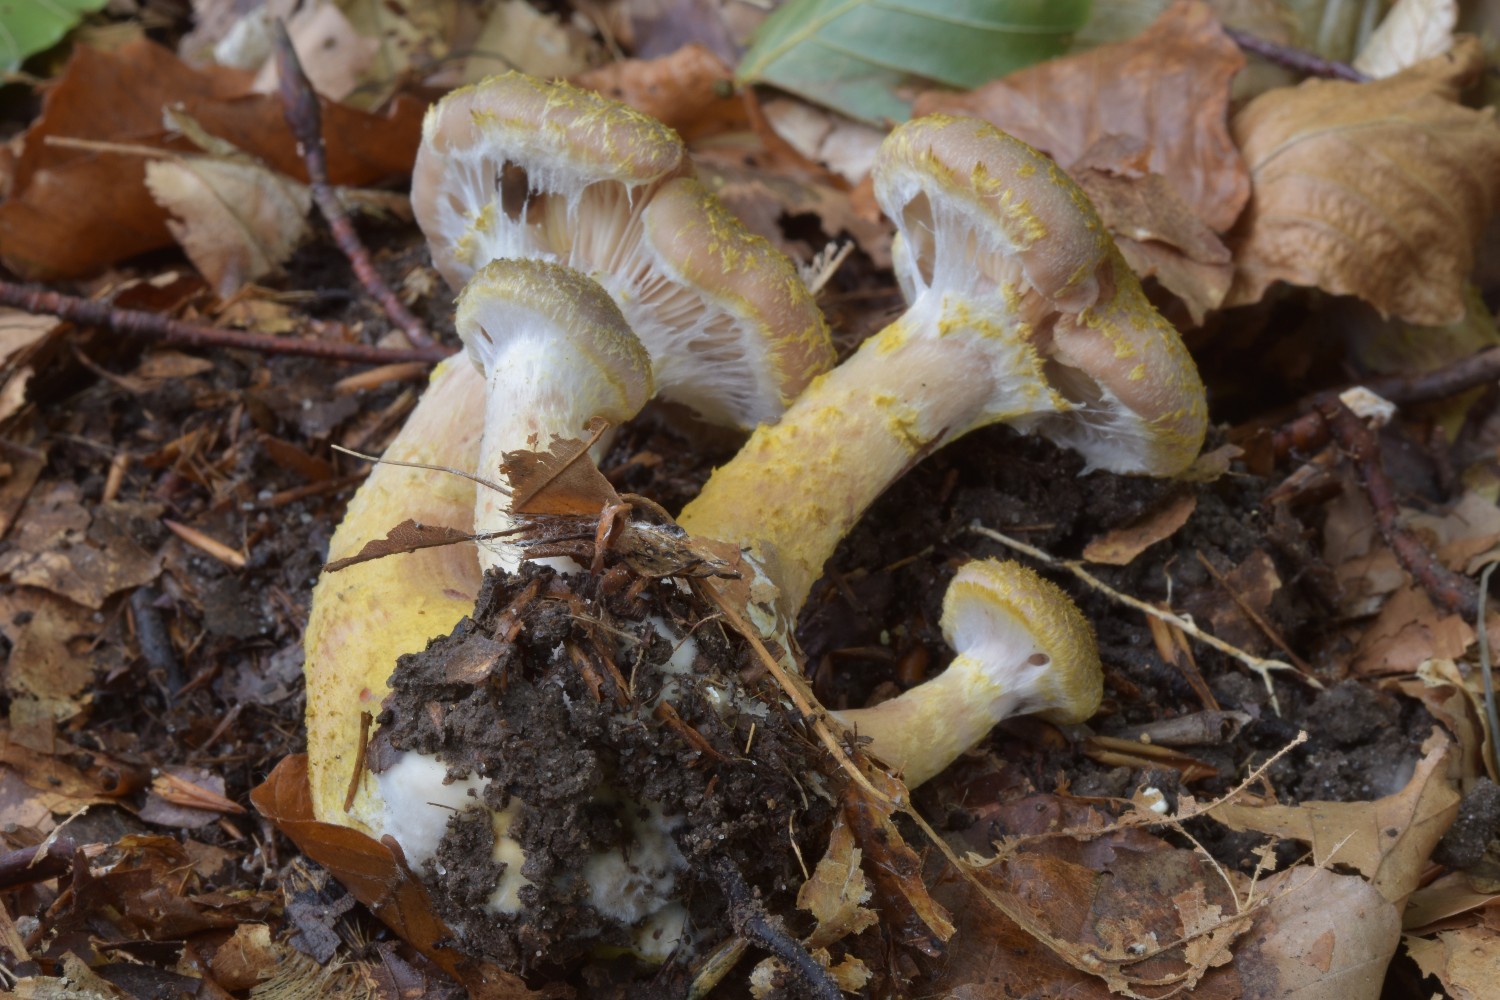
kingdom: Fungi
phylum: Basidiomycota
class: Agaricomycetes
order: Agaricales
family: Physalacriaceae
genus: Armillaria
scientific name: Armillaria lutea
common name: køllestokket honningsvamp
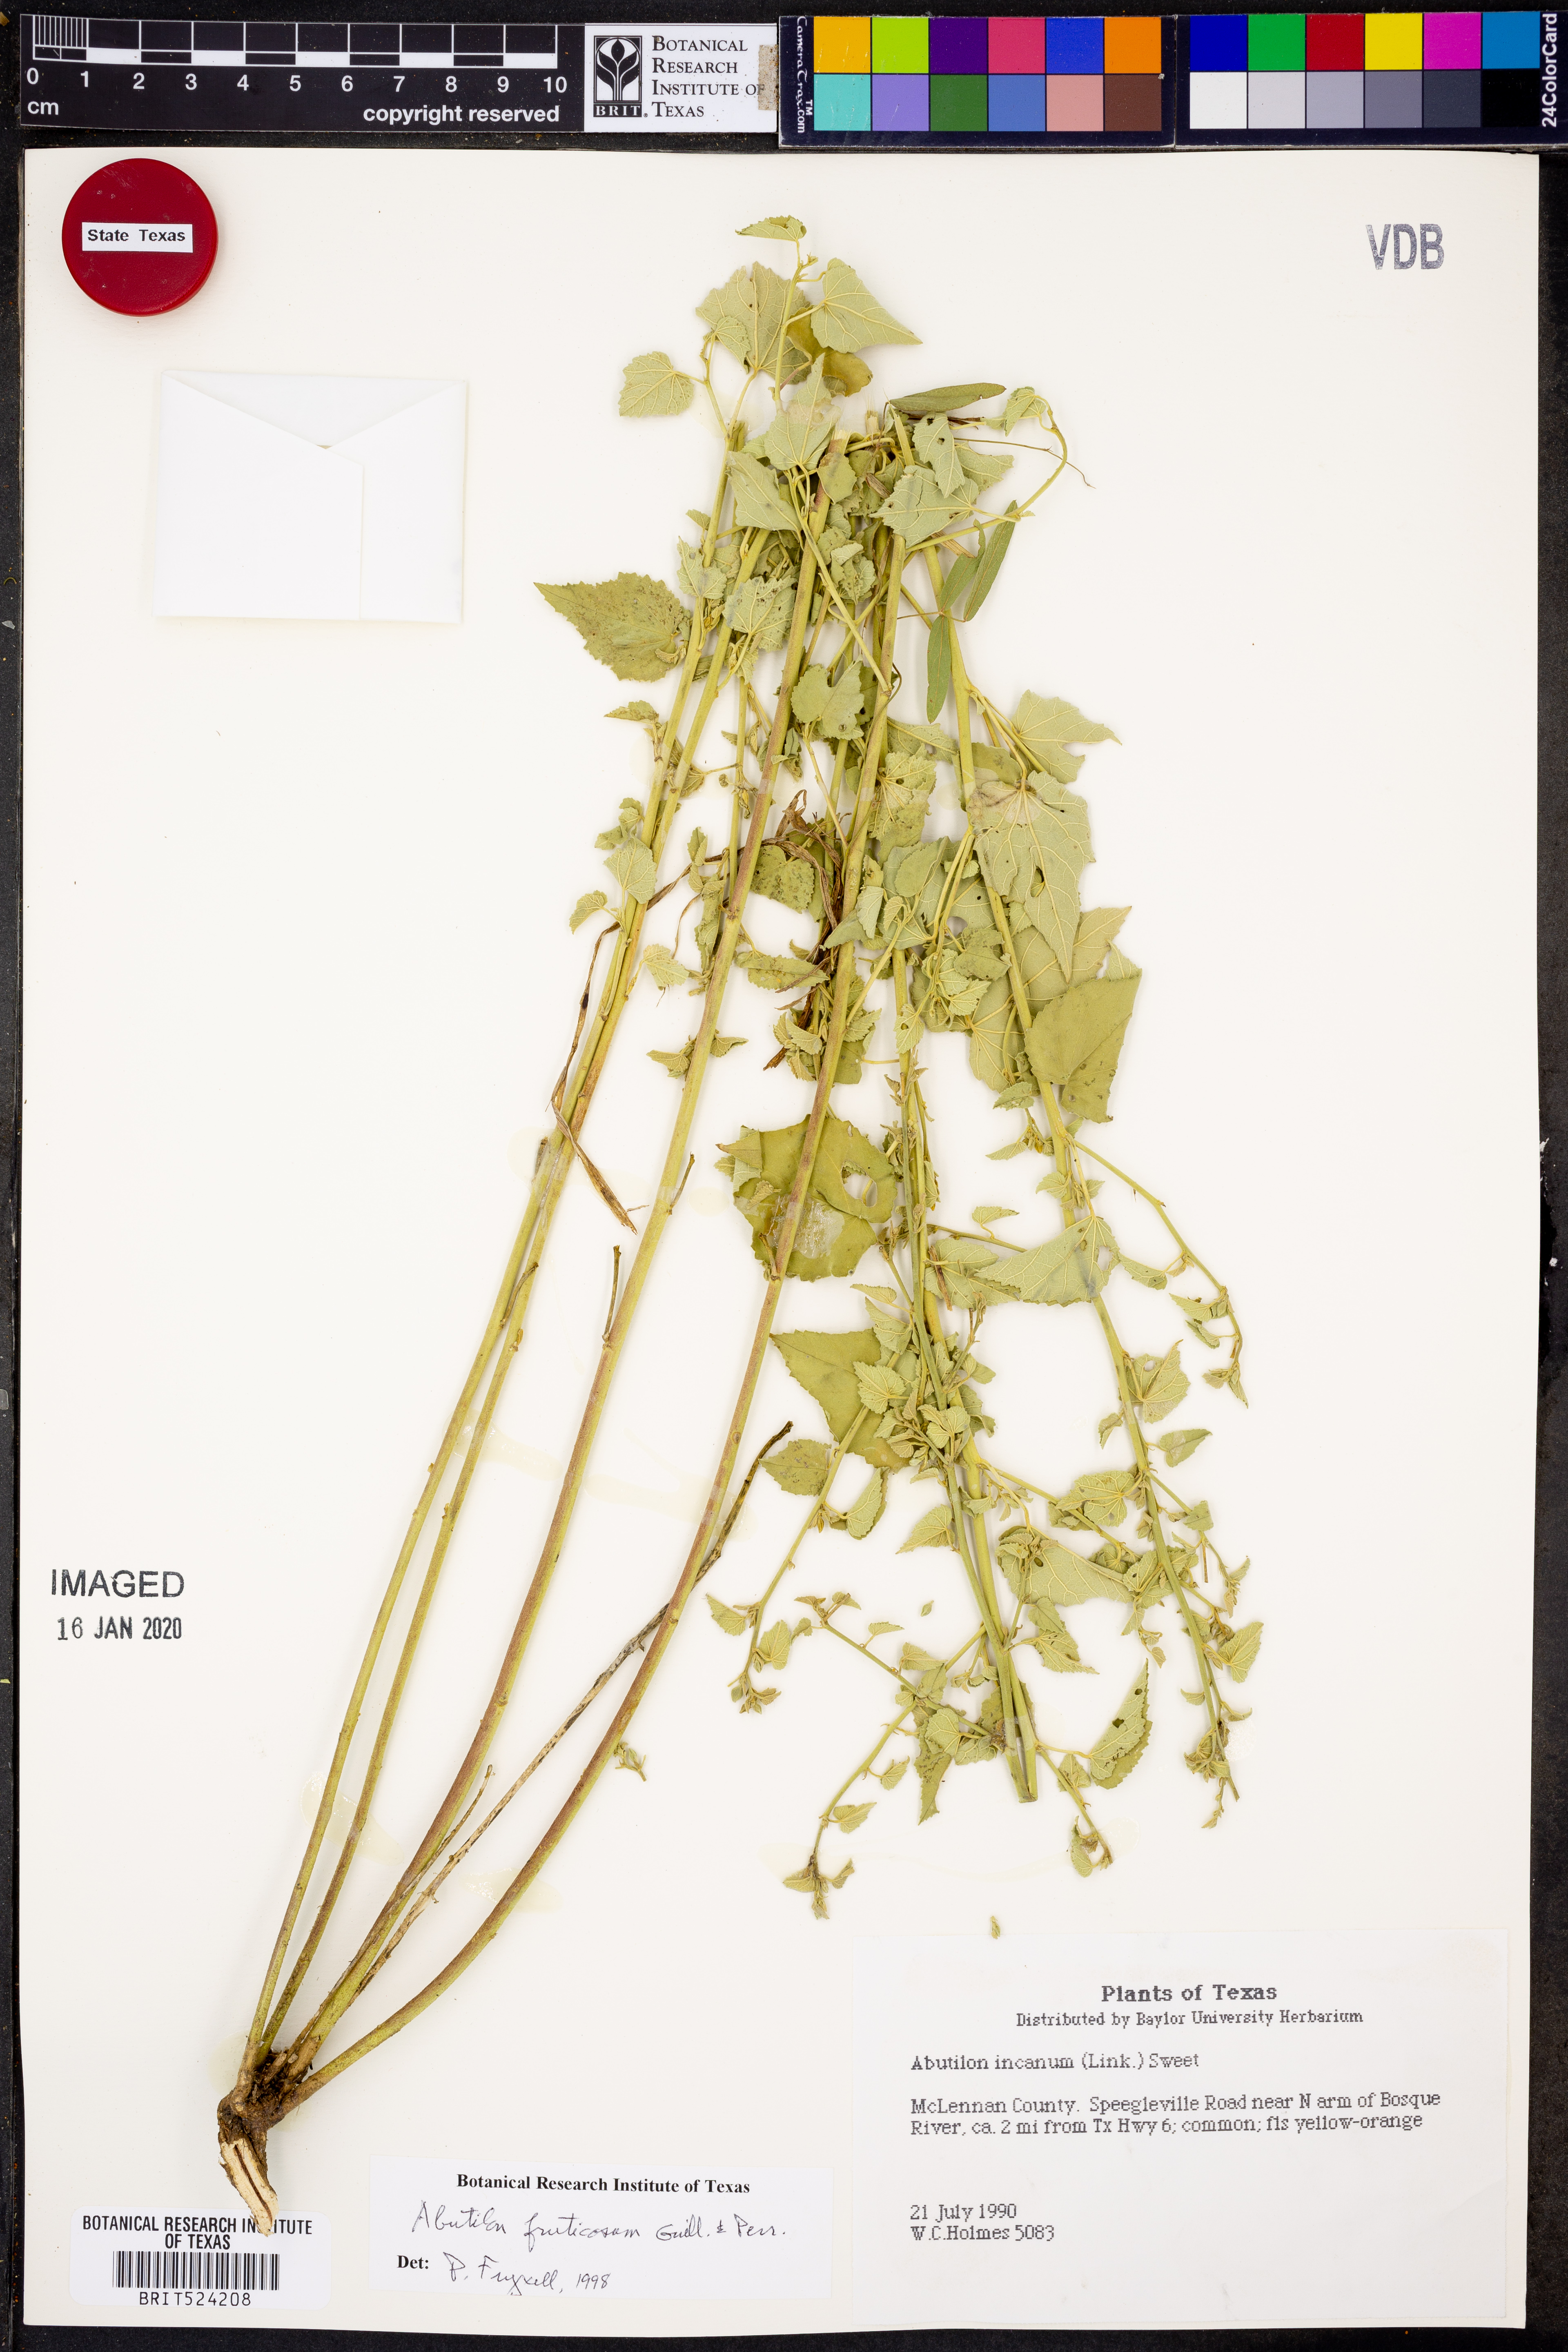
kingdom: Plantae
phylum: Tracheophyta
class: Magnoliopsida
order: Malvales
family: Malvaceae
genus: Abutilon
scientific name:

-------

▶ _Aim_
Reproduce all of the lines above verbatim, omitting the pictures.

▶ _Written answer_
kingdom: Fungi
phylum: Basidiomycota
class: Agaricomycetes
order: Agaricales
family: Physalacriaceae
genus: Armillaria
scientific name: Armillaria lutea
common name: køllestokket honningsvamp
kingdom: Plantae
phylum: Tracheophyta
class: Magnoliopsida
order: Malvales
family: Malvaceae
genus: Abutilon
scientific name:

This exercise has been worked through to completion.